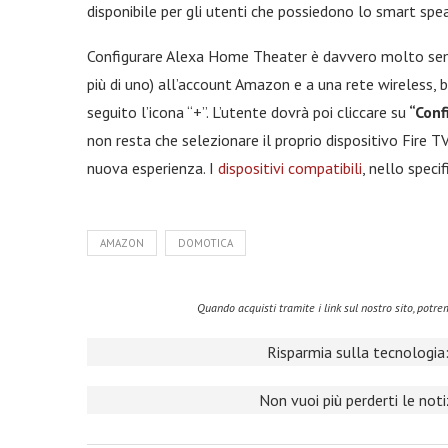
disponibile per gli utenti che possiedono lo smart spe
Configurare Alexa Home Theater è davvero molto sempl
più di uno) all’account Amazon e a una rete wireless, 
seguito l’icona “+”. L’utente dovrà poi cliccare su
“Conf
non resta che selezionare il proprio dispositivo Fire T
nuova esperienza. I
dispositivi compatibili
, nello speci
AMAZON
DOMOTICA
Quando acquisti tramite i link sul nostro sito, pot
Risparmia sulla tecnologia:
Non vuoi più perderti le not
————————
> EXERCISE INSTRUCTIONS
Print every line above word for word, leaving out the pictures.

> WRITTEN REPLY
disponibile per gli utenti che possiedono lo smart spe
Configurare Alexa Home Theater è davvero molto sempl
più di uno) all’account Amazon e a una rete wireless, 
seguito l’icona “+”. L’utente dovrà poi cliccare su
“Conf
non resta che selezionare il proprio dispositivo Fire T
nuova esperienza. I
dispositivi compatibili
, nello speci
AMAZON
DOMOTICA
Quando acquisti tramite i link sul nostro sito, pot
Risparmia sulla tecnologia:
Non vuoi più perderti le not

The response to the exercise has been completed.